*TASK*. What you return must match the entries exactly, except that the pictures are gone.

*PROVIDED DATA*.
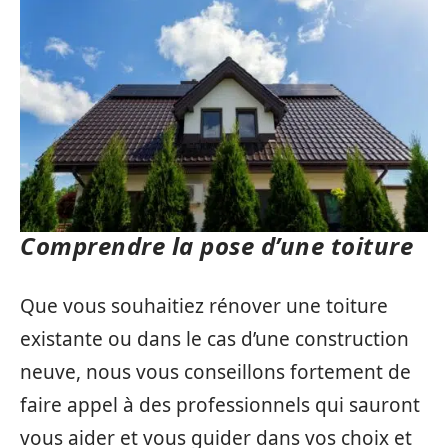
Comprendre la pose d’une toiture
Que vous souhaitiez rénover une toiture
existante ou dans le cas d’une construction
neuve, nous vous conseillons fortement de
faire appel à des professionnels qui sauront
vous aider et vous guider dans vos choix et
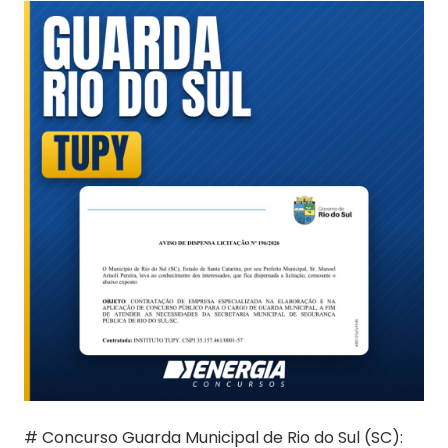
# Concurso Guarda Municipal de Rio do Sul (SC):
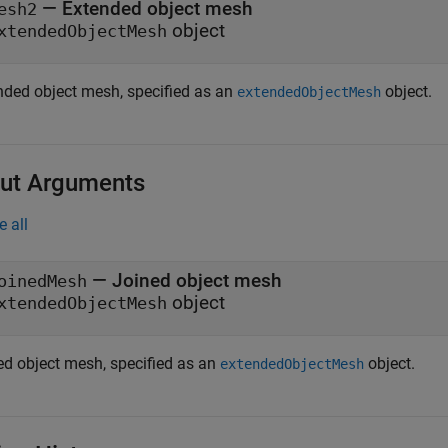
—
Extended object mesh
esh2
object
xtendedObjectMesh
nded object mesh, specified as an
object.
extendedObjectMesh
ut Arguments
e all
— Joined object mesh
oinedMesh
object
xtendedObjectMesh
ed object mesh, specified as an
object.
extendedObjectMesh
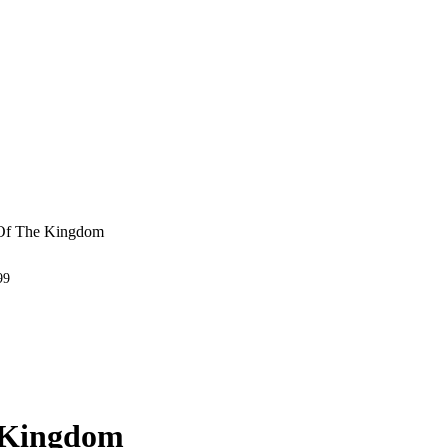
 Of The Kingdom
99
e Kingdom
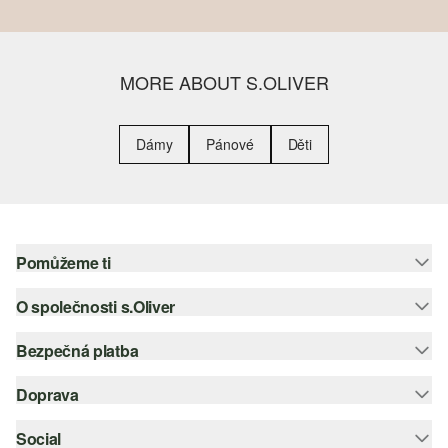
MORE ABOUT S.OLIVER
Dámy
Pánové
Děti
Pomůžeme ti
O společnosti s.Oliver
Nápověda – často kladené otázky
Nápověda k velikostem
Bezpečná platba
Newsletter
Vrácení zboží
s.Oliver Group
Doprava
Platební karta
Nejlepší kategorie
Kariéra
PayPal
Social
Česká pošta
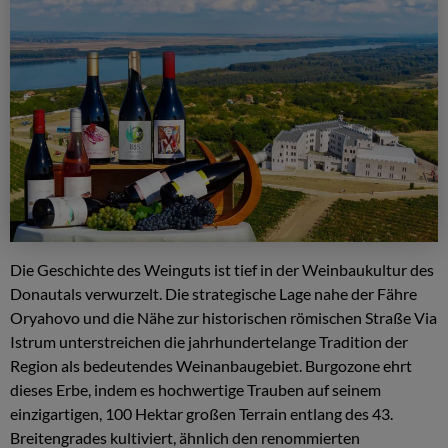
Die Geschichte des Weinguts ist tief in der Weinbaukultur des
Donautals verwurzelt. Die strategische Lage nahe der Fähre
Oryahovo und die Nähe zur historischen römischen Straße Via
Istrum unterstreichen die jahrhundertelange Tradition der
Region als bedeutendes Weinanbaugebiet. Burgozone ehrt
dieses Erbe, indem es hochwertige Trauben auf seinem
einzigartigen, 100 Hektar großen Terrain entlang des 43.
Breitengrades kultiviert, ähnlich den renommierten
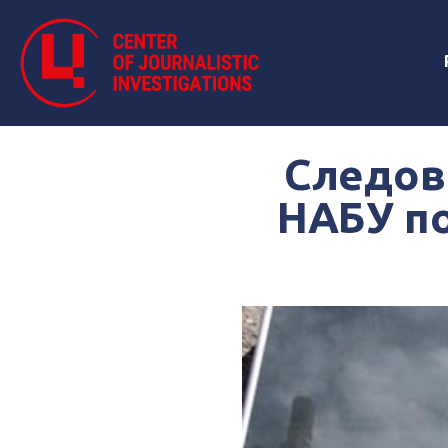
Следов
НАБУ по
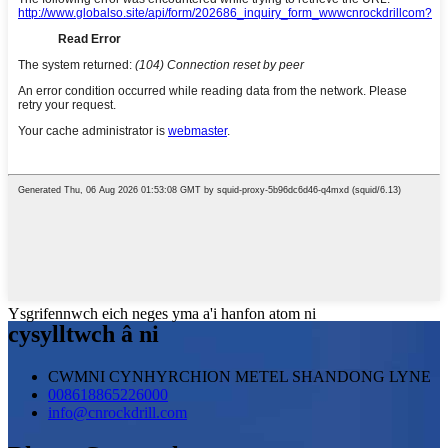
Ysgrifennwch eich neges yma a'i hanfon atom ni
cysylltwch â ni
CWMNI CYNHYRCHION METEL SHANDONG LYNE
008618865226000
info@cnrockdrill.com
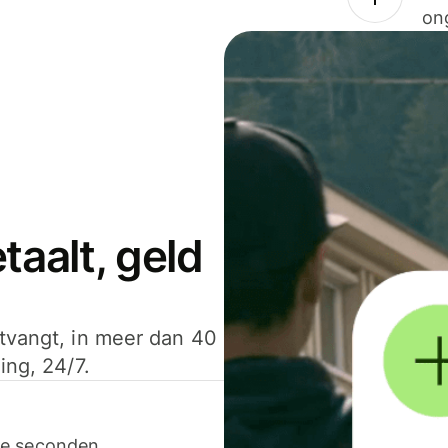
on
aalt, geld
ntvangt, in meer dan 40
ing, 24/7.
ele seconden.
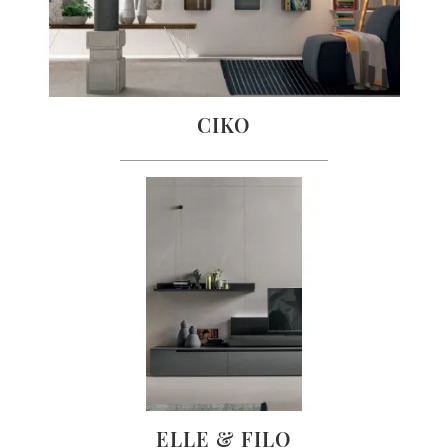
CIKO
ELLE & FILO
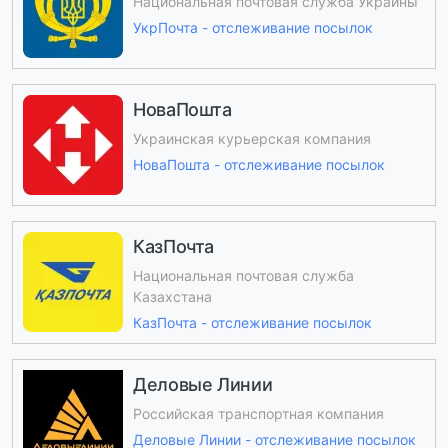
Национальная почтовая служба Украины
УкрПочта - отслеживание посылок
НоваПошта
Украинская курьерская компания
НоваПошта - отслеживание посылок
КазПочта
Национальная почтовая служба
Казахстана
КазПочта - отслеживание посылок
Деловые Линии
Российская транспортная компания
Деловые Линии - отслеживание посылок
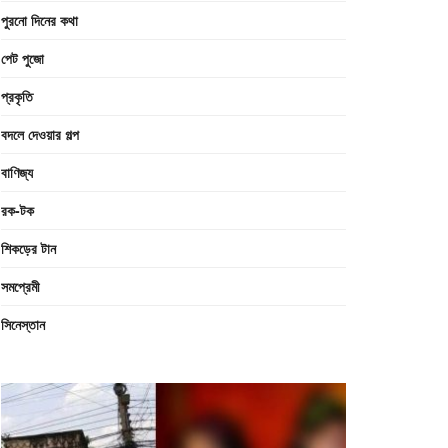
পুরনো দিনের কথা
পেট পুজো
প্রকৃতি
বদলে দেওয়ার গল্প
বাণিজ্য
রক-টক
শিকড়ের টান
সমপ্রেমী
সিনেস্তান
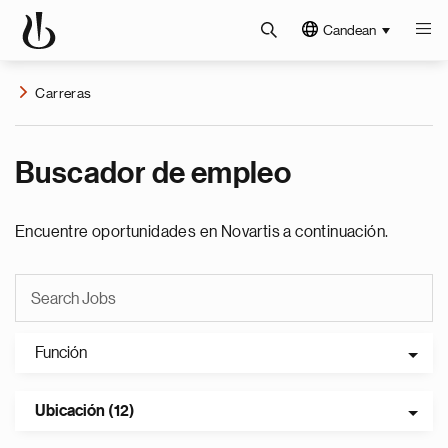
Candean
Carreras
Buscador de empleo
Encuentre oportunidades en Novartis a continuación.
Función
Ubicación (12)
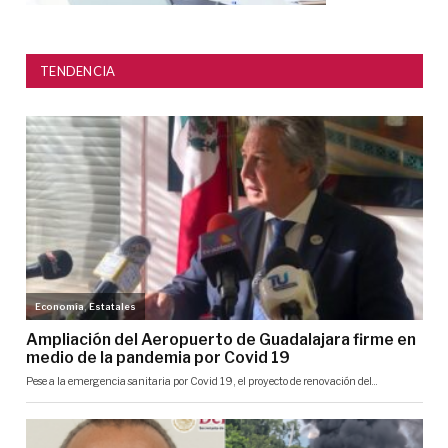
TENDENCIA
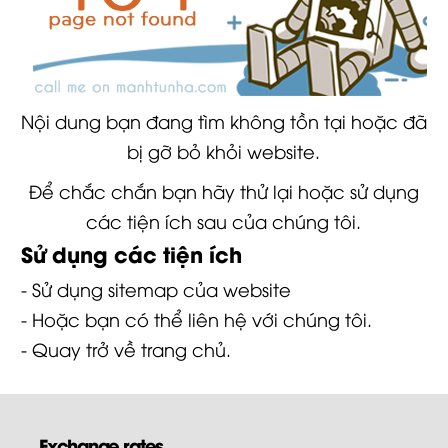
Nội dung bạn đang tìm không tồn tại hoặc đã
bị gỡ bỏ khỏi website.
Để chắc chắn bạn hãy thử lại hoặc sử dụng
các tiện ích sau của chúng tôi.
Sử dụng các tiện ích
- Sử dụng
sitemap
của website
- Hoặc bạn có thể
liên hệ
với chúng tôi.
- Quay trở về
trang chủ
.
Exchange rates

*OUTPUT BELOW*.
Comprendre la pose d’une toiture
Que vous souhaitiez rénover une toiture
existante ou dans le cas d’une construction
neuve, nous vous conseillons fortement de
faire appel à des professionnels qui sauront
vous aider et vous guider dans vos choix et
# Concurso Guarda Municipal de Rio do Sul (SC):
—
Extended object mesh
esh2
object
xtendedObjectMesh
nded object mesh, specified as an
object.
extendedObjectMesh
ut Arguments
e all
— Joined object mesh
oinedMesh
object
xtendedObjectMesh
ed object mesh, specified as an
object.
extendedObjectMesh
 Of The Kingdom
99
e Kingdom
MORE ABOUT S.OLIVER
Dámy
Pánové
Děti
Pomůžeme ti
O společnosti s.Oliver
Nápověda – často kladené otázky
Nápověda k velikostem
Bezpečná platba
Newsletter
Vrácení zboží
s.Oliver Group
Doprava
Platební karta
Nejlepší kategorie
Kariéra
PayPal
Social
Česká pošta
Die Geschichte des Weinguts ist tief in der Weinbaukultur des
Donautals verwurzelt. Die strategische Lage nahe der Fähre
Oryahovo und die Nähe zur historischen römischen Straße Via
Istrum unterstreichen die jahrhundertelange Tradition der
Region als bedeutendes Weinanbaugebiet. Burgozone ehrt
dieses Erbe, indem es hochwertige Trauben auf seinem
einzigartigen, 100 Hektar großen Terrain entlang des 43.
Breitengrades kultiviert, ähnlich den renommierten
Следов
НАБУ по
Ysgrifennwch eich neges yma a'i hanfon atom ni
cysylltwch â ni
CWMNI CYNHYRCHION METEL SHANDONG LYNE
008618865226000
info@cnrockdrill.com
on
aalt, geld
ntvangt, in meer dan 40
ing, 24/7.
ele seconden.
CIKO
ELLE & FILO
Национальная почтовая служба Украины
УкрПочта - отслеживание посылок
НоваПошта
Украинская курьерская компания
НоваПошта - отслеживание посылок
КазПочта
Национальная почтовая служба
Казахстана
КазПочта - отслеживание посылок
Деловые Линии
Российская транспортная компания
Деловые Линии - отслеживание посылок
পুরনো দিনের কথা
পেট পুজো
প্রকৃতি
বদলে দেওয়ার গল্প
বাণিজ্য
রক-টক
শিকড়ের টান
সমপ্রেমী
সিনেস্তান
Candean
Carreras
Buscador de empleo
Encuentre oportunidades en Novartis a continuación.
Función
Ubicación (12)
TENDENCIA
Nội dung bạn đang tìm không tồn tại hoặc đã
bị gỡ bỏ khỏi website.
Để chắc chắn bạn hãy thử lại hoặc sử dụng
các tiện ích sau của chúng tôi.
Sử dụng các tiện ích
- Sử dụng
sitemap
của website
- Hoặc bạn có thể
liên hệ
với chúng tôi.
- Quay trở về
trang chủ
.
Exchange rates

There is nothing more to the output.